+++ PROVIDED ENTRIES +++

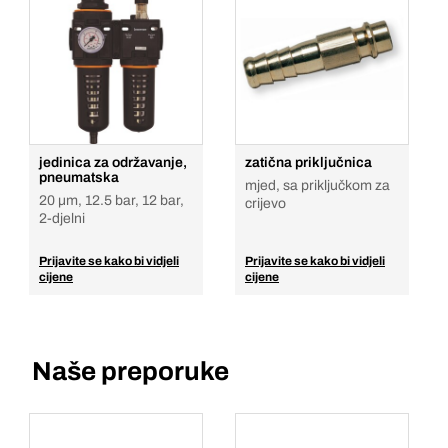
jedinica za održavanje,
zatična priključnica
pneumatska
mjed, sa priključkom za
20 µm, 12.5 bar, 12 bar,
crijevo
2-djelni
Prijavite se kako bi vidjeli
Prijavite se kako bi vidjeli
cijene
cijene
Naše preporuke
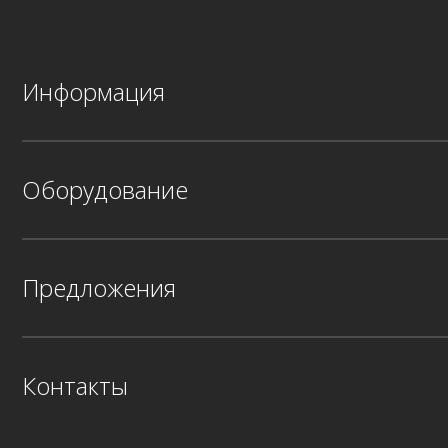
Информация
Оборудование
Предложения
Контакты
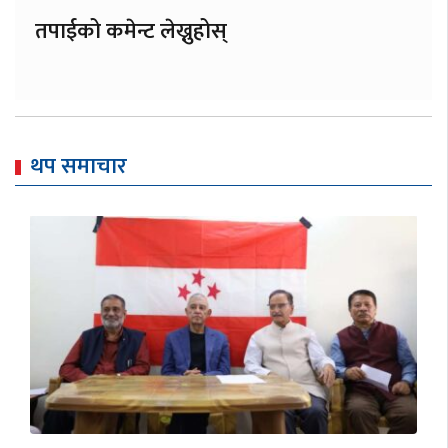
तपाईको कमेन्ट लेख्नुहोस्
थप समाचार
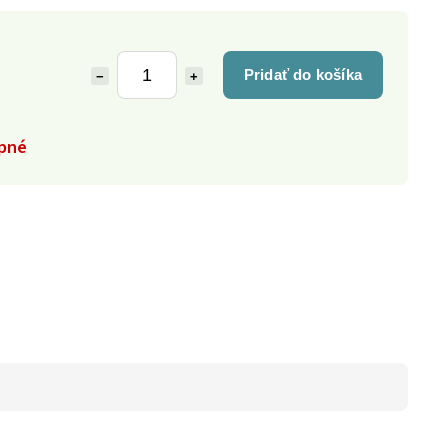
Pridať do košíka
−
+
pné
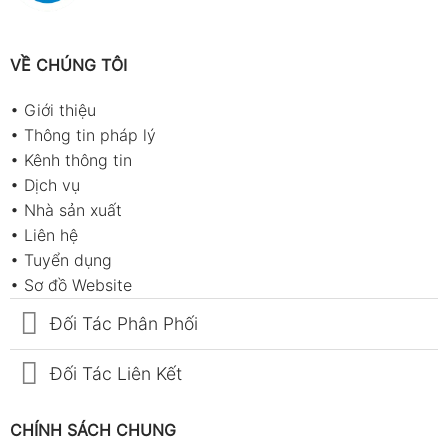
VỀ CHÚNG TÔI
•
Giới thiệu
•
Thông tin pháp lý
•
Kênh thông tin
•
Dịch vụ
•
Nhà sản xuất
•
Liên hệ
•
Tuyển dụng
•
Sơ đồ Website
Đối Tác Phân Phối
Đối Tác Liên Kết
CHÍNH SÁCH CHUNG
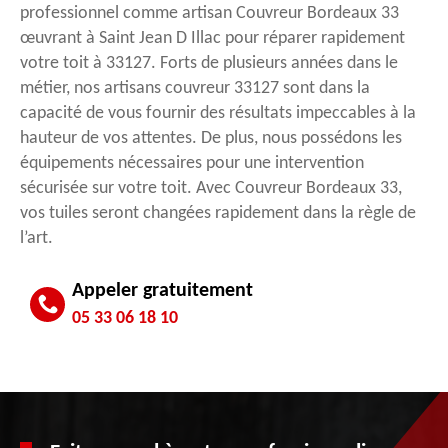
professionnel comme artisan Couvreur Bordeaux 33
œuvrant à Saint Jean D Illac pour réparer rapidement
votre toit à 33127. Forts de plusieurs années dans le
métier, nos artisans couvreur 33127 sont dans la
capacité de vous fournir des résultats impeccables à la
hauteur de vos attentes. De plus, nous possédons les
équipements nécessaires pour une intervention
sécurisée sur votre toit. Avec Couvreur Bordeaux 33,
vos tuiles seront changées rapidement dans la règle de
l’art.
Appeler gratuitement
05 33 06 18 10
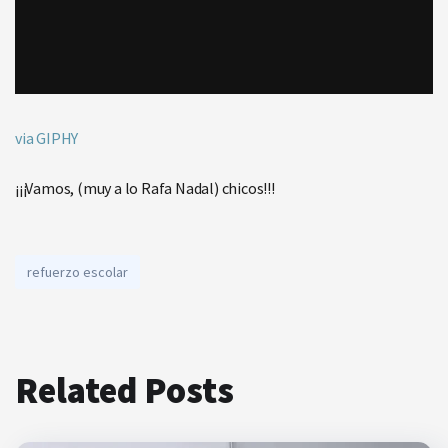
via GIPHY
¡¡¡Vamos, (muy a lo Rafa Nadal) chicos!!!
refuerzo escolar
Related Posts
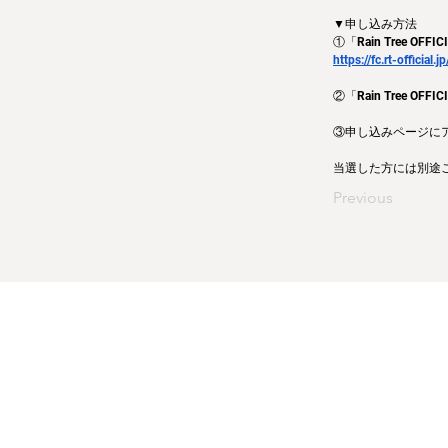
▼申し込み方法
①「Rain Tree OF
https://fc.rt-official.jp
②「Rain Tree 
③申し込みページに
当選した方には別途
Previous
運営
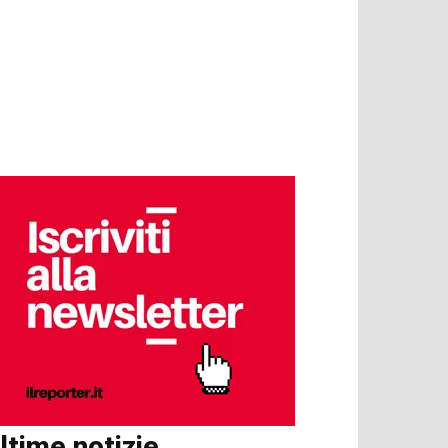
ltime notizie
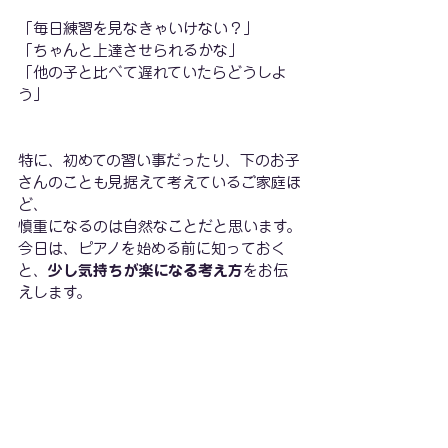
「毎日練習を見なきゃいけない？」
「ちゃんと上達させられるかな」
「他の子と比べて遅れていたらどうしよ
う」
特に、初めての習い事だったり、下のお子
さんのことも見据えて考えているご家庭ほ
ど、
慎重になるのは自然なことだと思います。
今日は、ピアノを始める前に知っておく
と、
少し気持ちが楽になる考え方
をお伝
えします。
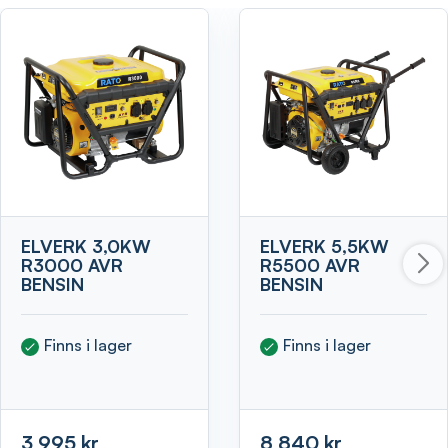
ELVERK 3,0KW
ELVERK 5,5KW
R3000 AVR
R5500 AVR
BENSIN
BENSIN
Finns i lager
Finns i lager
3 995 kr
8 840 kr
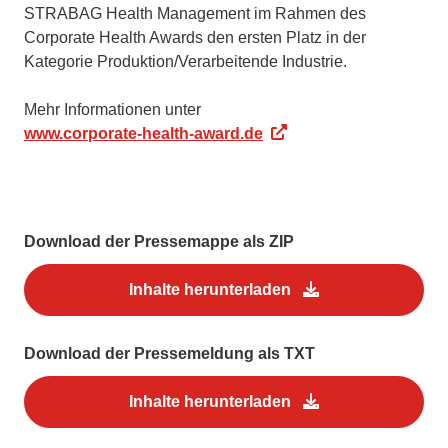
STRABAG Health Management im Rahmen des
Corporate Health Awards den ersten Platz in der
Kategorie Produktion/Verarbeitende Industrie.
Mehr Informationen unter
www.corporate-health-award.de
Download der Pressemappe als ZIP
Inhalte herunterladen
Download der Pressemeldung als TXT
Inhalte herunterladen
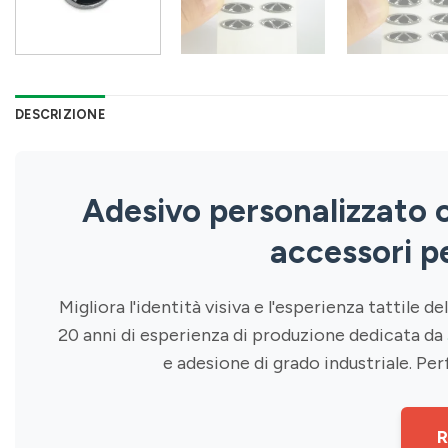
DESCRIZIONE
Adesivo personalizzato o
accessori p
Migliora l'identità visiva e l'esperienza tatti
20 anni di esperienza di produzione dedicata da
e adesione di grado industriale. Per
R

+++
+++ PROVIDED ENTRIES +++

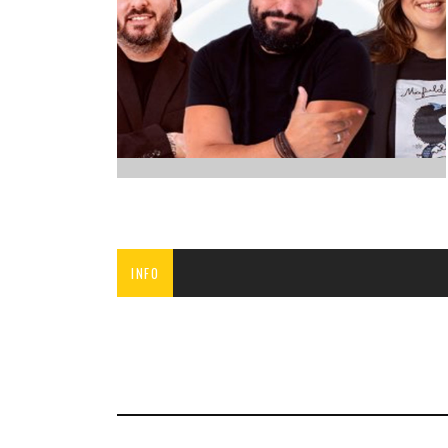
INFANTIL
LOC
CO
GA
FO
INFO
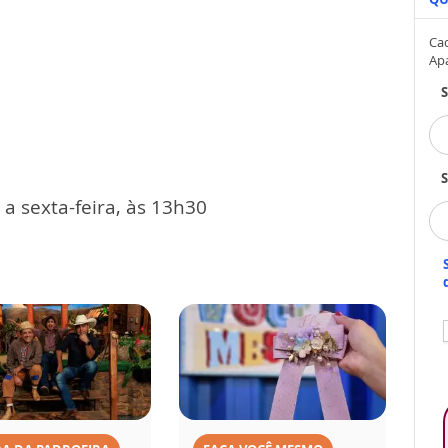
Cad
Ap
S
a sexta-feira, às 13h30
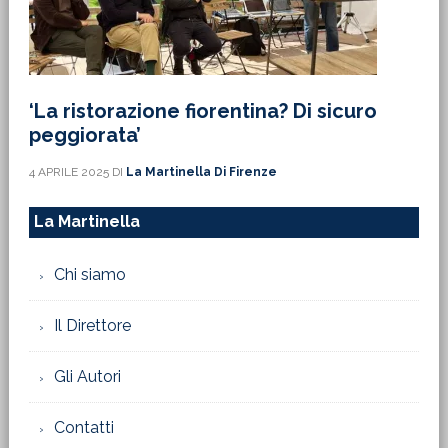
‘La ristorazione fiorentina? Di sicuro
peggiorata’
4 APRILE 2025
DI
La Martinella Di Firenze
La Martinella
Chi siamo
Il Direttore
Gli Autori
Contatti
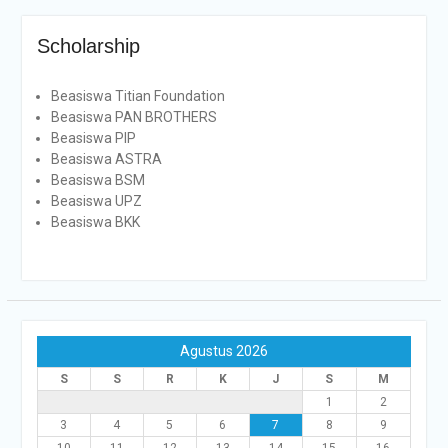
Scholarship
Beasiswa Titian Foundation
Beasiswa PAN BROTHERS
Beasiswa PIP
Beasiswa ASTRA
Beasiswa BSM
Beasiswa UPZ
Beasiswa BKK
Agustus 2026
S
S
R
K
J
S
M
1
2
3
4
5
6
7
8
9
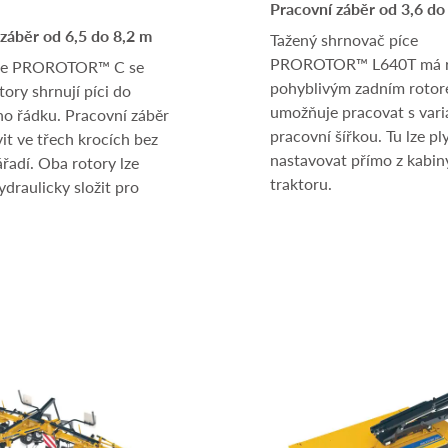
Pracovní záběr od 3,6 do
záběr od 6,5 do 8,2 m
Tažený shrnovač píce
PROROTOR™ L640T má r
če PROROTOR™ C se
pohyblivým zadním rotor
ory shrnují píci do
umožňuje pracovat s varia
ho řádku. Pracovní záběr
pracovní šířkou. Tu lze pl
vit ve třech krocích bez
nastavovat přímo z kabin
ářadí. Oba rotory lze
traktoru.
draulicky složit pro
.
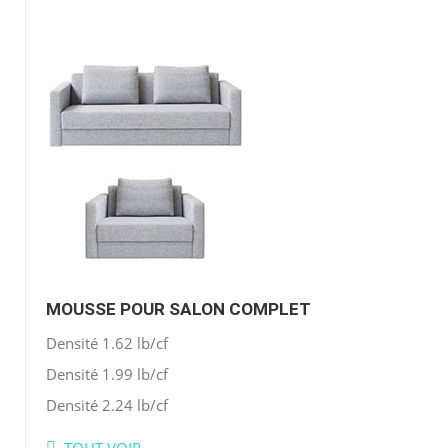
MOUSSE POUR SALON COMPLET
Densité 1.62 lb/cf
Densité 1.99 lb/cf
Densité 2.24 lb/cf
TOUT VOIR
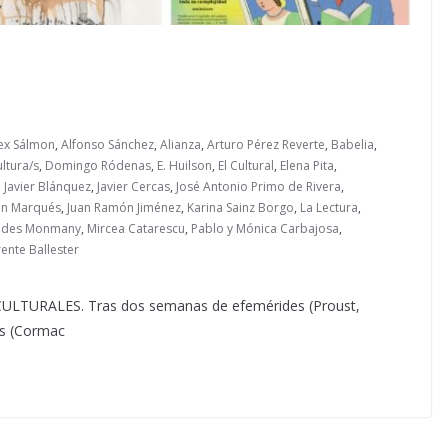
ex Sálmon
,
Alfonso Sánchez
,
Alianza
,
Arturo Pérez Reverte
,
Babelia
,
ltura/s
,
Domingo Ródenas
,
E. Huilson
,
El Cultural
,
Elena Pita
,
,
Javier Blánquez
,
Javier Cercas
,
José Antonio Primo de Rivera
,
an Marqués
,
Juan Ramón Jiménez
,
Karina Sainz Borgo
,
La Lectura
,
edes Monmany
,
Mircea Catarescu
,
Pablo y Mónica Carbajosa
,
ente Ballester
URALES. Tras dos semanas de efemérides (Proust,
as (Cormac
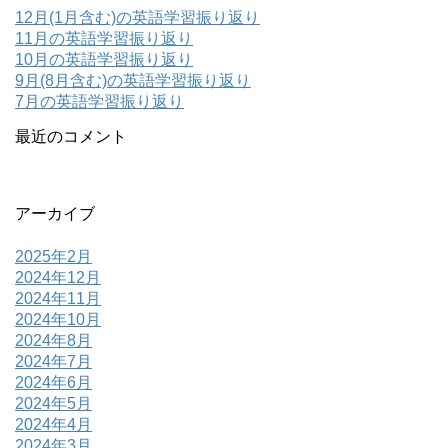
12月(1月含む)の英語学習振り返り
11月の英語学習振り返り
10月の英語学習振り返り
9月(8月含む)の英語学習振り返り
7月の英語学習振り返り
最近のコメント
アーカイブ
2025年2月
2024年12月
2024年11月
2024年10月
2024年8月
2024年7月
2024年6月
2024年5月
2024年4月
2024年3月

+++
+++ PROVIDED ENTRIES +++

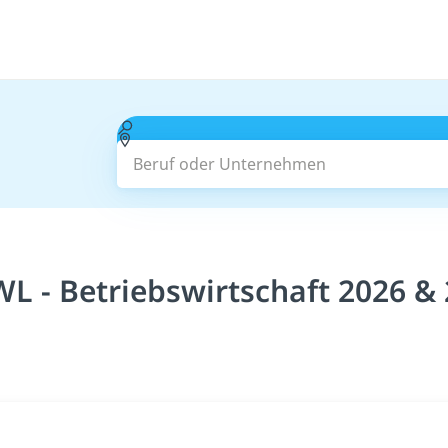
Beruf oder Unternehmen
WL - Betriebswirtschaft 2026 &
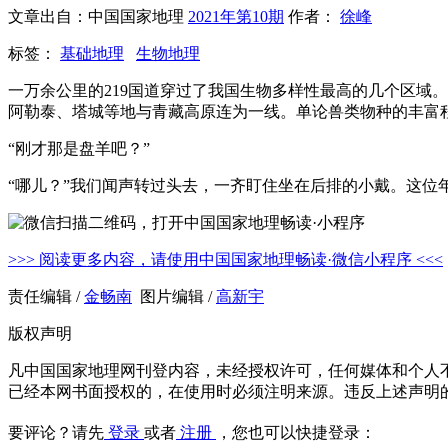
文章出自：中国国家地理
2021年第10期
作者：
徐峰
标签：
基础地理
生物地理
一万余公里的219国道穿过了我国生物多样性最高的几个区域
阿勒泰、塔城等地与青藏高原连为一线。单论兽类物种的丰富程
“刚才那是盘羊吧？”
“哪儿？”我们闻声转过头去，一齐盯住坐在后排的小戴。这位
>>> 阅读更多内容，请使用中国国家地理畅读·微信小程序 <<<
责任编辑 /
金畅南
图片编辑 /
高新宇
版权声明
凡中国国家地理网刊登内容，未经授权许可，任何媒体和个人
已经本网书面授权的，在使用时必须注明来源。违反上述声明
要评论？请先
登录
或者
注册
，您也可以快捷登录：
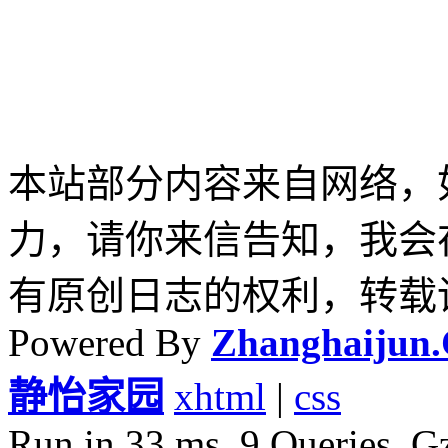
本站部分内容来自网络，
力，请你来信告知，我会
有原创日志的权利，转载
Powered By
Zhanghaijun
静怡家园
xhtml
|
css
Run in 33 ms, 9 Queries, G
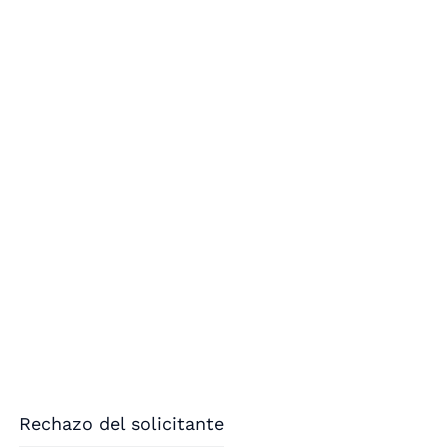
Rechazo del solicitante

+++

EXERCISE OBJECTIVE =>
Search the entries for the string "dans" and copy each line where it occurs.

SOLUTION TO THIS EXERCISE =>
votre toit à 33127. Forts de plusieurs années dans le
métier, nos artisans couvreur 33127 sont dans la
vos tuiles seront changées rapidement dans la règle de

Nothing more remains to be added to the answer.